TEXT UNDER STUDY:
Hibernoma

Case contributed by Matt A. Morgan
Diagnosis certain

Presentation

Patient presented with nonspecific abdominal pain. No past medical history. The imaging finding was incidental.

Patient Data

Age: 25 years
Gender: Female
ct

There is a relatively well-marginated mass between the right gluteus maximus and gluteus medius muscles. The attenuation of the mass is between fat and muscle and there is a prominent vessel entering the mass at the lateral margin.

mri

Similar to the CT study, there is a well-marginated mass between the right gluteus maximus and medius muscles. There are prominent signal voids at the lateral aspect of the mass, compatible with feeding vessels. Although slightly hypointense relative to fat on both the T1 and T2-weighted sequences, it is slightly hyperintense on the T1 fat sat sequence (it's about the same intensity as the adjacent muscle).

The mass shows moderate enhancement on the postcontrast images, greater than that of muscle.

RECORDS:
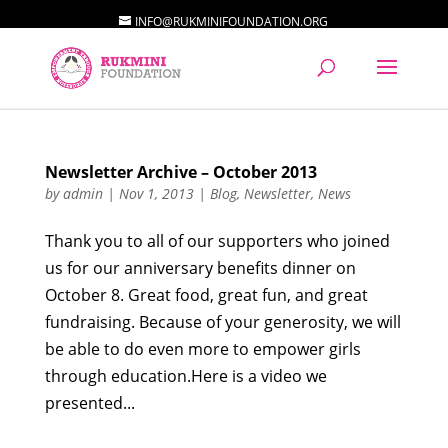
INFO@RUKMINIFOUNDATION.ORG
Newsletter Archive – October 2013
by
admin
|
Nov 1, 2013
|
Blog
,
Newsletter
,
News
Thank you to all of our supporters who joined
us for our anniversary benefits dinner on
October 8. Great food, great fun, and great
fundraising. Because of your generosity, we will
be able to do even more to empower girls
through education.Here is a video we
presented...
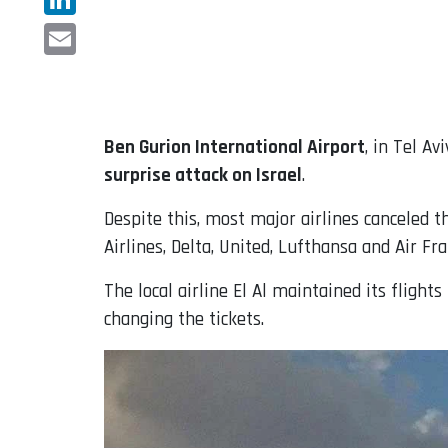
LinkedIn
Email
Ben Gurion International Airport
, in Tel A
surprise attack on Israel
.
Despite this, most major airlines canceled t
Airlines, Delta, United, Lufthansa and Air Fr
The local airline El Al maintained its fligh
changing the tickets.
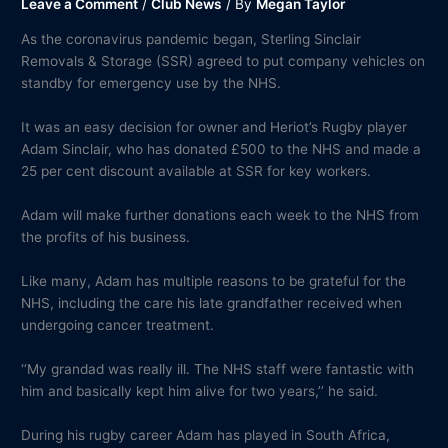
Leave a Comment
/
Club News
/ By
Megan Taylor
As the coronavirus pandemic began, Sterling Sinclair
Removals & Storage (SSR) agreed to put company vehicles on
standby for emergency use by the NHS.
It was an easy decision for owner and Heriot’s Rugby player
Adam Sinclair, who has donated £500 to the NHS and made a
25 per cent discount available at SSR for key workers.
Adam will make further donations each week to the NHS from
the profits of his business.
Like many, Adam has multiple reasons to be grateful for the
NHS, including the care his late grandfather received when
undergoing cancer treatment.
‘‘My grandad was really ill. The NHS staff were fantastic with
him and basically kept him alive for two years,’’ he said.
During his rugby career Adam has played in South Africa,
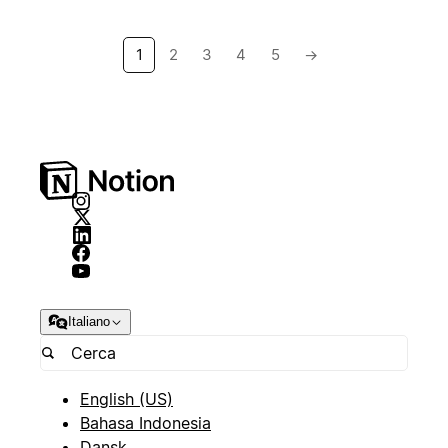
1
2
3
4
5
→
Italiano
English (US)
Bahasa Indonesia
Dansk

ASSIGNMENT:
Write the next part of the hibernoma case report, picking up right after its last sentence.

REPLY:
Case Discussion

This mass shows classic features for a rare brown fat tumor called a "hibernoma", including attenuation values between that of fat and muscle, and a prominent feeding vessel. The thigh is also a common location. An imaging differential includes liposarcoma, so if the mass is biopsied, it should be biopsied in a manner that would allow a surgical excision (i.e. avoiding a needle track that would be outside of a resection margin, to avoid seeding).

A biopsy of a hibernoma would show characteristic brown fat. A cytogenic analysis that shows an 11q13 translocation helps with a diagnosis of hibernoma over liposarcoma 2.

The mass in this patient was excised without prior biopsy and was shown on histology to be a hibernoma (much to the relief of the patient).